Risk sentiment remains in flux. After a steady climb in risk assets since late April and with the S&P 500 edging toward the symbolic 6,000 mark amid declining volatility, President Trump abruptly reignited trade tensions, proposing a steep 50% tariff on EU goods (up from the previous 20%). The timing has not gone unnoticed, given the market’s elevated levels.
Markets, however, managed to stabilise after Trump announced an extension of the tariff implementation deadline to 9 July. European equities and U.S. futures opened higher this morning, though the episode serves as a sharp reminder of how swiftly policy risk can reprice calm into chaos. The BTC July to June vol spread, which topped 2 vols last week, has now compressed to under 1, a signal that the market may be bracing for another policy pivot ahead of the new deadline.

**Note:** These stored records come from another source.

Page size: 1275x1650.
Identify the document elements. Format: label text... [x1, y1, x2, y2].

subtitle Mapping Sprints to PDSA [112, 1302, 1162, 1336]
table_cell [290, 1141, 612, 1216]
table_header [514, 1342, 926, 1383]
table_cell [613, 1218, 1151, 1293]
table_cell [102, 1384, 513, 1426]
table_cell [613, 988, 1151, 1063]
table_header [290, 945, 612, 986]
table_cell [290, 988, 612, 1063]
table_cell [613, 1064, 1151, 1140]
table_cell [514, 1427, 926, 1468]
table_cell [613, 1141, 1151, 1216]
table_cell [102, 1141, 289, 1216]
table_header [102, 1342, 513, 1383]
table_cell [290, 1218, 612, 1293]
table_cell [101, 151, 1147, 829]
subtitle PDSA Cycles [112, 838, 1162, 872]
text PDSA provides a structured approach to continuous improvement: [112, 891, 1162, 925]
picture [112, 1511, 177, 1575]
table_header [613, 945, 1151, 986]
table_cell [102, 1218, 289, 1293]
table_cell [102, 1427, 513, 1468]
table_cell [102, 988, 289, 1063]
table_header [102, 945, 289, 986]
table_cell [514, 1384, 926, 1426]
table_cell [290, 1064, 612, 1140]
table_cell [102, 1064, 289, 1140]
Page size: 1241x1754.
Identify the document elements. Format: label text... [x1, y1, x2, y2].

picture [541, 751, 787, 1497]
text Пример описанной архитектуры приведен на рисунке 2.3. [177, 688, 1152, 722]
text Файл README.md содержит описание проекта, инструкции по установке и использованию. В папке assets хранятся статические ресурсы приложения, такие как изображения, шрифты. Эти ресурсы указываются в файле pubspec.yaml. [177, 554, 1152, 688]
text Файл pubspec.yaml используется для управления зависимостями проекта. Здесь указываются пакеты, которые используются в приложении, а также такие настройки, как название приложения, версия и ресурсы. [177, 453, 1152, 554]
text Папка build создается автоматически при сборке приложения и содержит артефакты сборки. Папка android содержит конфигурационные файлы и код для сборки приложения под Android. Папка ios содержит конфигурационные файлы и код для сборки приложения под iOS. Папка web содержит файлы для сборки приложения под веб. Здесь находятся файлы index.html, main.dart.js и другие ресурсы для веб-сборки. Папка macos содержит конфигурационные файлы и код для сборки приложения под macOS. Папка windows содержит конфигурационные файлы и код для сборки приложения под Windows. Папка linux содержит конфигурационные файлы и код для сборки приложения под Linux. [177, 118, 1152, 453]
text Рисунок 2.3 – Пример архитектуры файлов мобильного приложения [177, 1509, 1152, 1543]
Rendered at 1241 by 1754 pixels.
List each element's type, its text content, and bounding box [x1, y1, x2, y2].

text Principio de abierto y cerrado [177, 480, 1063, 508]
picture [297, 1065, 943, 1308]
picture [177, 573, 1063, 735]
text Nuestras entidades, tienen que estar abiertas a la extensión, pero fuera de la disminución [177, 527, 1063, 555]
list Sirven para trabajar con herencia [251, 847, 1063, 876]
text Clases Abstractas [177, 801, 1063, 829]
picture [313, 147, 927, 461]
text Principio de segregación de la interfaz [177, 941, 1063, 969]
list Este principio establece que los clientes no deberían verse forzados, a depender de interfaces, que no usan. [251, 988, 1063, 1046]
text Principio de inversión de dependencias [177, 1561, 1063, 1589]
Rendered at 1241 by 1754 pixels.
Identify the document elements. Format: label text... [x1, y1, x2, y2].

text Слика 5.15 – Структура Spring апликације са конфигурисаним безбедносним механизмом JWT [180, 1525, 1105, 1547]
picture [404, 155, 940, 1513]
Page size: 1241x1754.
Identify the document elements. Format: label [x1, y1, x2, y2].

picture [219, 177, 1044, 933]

Inflation continues to frame the macro narrative. All eyes are on this Friday’s PCE print, a critical gauge for the Fed’s next steps. While oil prices have eased, rising port congestion in Europe is beginning to spill over into Asia and the U.S., threatening to lift shipping costs and trigger fresh, indirect inflationary pressures.
BTC dipped to $106K over the weekend, but snapped back to $110K, underpinned by persistent spot ETF inflows. BlackRock’s IBIT has now logged 30 consecutive days of net inflows, reinforcing the growing institutional foothold in digital assets.
What’s particularly notable is the divergence between crypto and tech equity sentiment. While digital assets hold firm, outflows from the TQQQ NASDAQ ETF since early April suggest investors are rotating or hedging despite the strength in broader equities.
In a world of erratic policymaking, crypto increasingly looks like the grown-up at the table.